Delegate Address: 0xCdB792c14391F7115Ba77A7Cd27f724fC9eA2091
Email: [email protected]
Your Delegate Video: Meet Your Delegate | Ep. 7 Ft. JustinCase - YouTube
Resides in the UTC+1 time zone.
Maintaining obligations – Trust comes from honouring commitments; trust is essential for adoption and use of the protocol.
Growing the profitability of the protocol – Growth is good, but growth must lead to profitability. I favour increasing revenue over reducing costs.
Simplicity – given a choice between a complex and a less complex solution I will favour the less complex one.
Summary: I will work towards:
- Ensuring that a portion of the protocol profits are going towards maintaining a steady burn but recognize that the protocol has other strategic goals as well.
- Making sure that previously made deals are honoured and that changes, and terminations of deals are communicated well in advance.
- Enhancing growth of the protocol and adoption in new areas, while growing revenue and profitability.
- Communicating in a more easily understandable fashion and to try to create enthusiasm for governance among smaller holders of MKR.
When I first got into Maker in the fall of 2018 the way it was presented to me was something like this: “This new protocol generates a stablecoin that it lends out and it uses the profits to burn the token and increase its value”. With a lifelong interest in finance and just dipping my toes into crypto, this was a sentence that resonated with me. It presented something different in the cryptosphere. I believe many others have heard a similar pitch and has for a time been somewhat disappointed that a combination of factors has led to long periods of no burn.
As examples I have these two quotes from two different articles about Maker:
“…All accrued fees on MakerDAO are paid in MKR. The protocol purchases MKR off the secondary market and burns it, ensuring proper alignment incentive between MKR token holders. The burning of MKR reduces its supply in circulation through its intentional destruction. It is an effective method for increasing and stabilizing the price of MKR with the increased value given to the holder resembling that of a dividend…” Link
“Burnt tokens” have effectively been destroyed, ultimately reducing the total supply of tokens in circulation. Interest accumulated on Maker vaults is paid back in Dai, this Dai is then automatically swapped for MKR and burned. This is the primary economic driver behind the price of MKR tokens. Burning MKR reduces the supply of tokens, putting constant upwards pressure on the price. The more Dai in circulation, the more interest is generated, the stronger the upwards pressure on MKR’s price …” Link
This shows that the perception from the outside is that MKR tokens will be burned. Failing to live up to this expectation is to me a failure to meet obligations. I believe that prolonged periods with no burn is damaging to MakerDAO’s credibility and trust and has caused some retail investors to look to other projects, reducing value for remaining MKR holders.

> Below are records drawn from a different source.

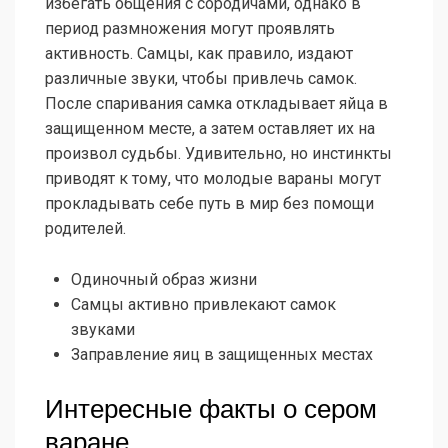
избегать общения с сородичами, однако в
период размножения могут проявлять
активность. Самцы, как правило, издают
различные звуки, чтобы привлечь самок.
После спаривания самка откладывает яйца в
защищенном месте, а затем оставляет их на
произвол судьбы. Удивительно, но инстинкты
приводят к тому, что молодые вараны могут
прокладывать себе путь в мир без помощи
родителей.
Одиночный образ жизни
Самцы активно привлекают самок
звуками
Заправление яиц в защищенных местах
Интересные факты о сером
варане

In order to maintain a healthy burn we must turn a healthy profit as well as keep the protocol safe and stable. As indicated by the portion of MKR in my portfolio I am a believer in the growth potential of Maker. I think there is a potential for capturing a larger market share in the cryptosphere, but I believe there is an even larger potential for growth in Real World Assets (RWA).
Maintaining a burn touches into a broader issue of meeting obligations in general. As we grow larger in RWA, we’re going to have many entities depending on MakerDAO acting in good faith and honouring its obligations. Erratic behaviour will result in us losing trust with other entities and reducing our potential as a partner. My default stance will always be to maintain previous deals, either implicit or explicit. Strong arguments can sway a particular issue or stance but if we need to break off on a previous agreement it will have to be after giving a fair warning ahead of time that we intend to do so, assuming it is not possible to come to a mutually agreeable alternate plan.
I recognize that Maker can have a very high barrier of entry and I will do my very best to try to keep my communication as understandable as possible with as little technical jargon and abbreviations as possible.
Lastly, I’d like to share a little of my background. I’m currently working in business administration with a decade of experience. I hold an MBA with a major in Strategy and a minor in Finance.
I have also had some experience from politics. The key takeaway for me was to more carefully consider the needs of different parties and come up with a workable solution that leaves stakeholders satisfied.
Potential conflicts of interest
I am a holder of MKR and currently it is about half my crypto portfolio. The maker portion is about two years salary. The other half is in ETH.
I hold a diversified portfolio of stocks and funds.
My primary income is not from Maker, nor do I receive any form of compensation outside of MakerDAO for my participation within.
Waiver of liability
I have read and pledge to follow the Recognized Delegate Code of Conduct. As such I will to the best of my ability act in good faith to the best interests of the Maker Protocol. I will maintain communication regarding my stance on the various issues that is voted on.
By delegating to me you acknowledge and agree that JustinCase will not be held liable for any damages caused by my participation in the Maker Protocol or because of any votes cast while acting as a delegate.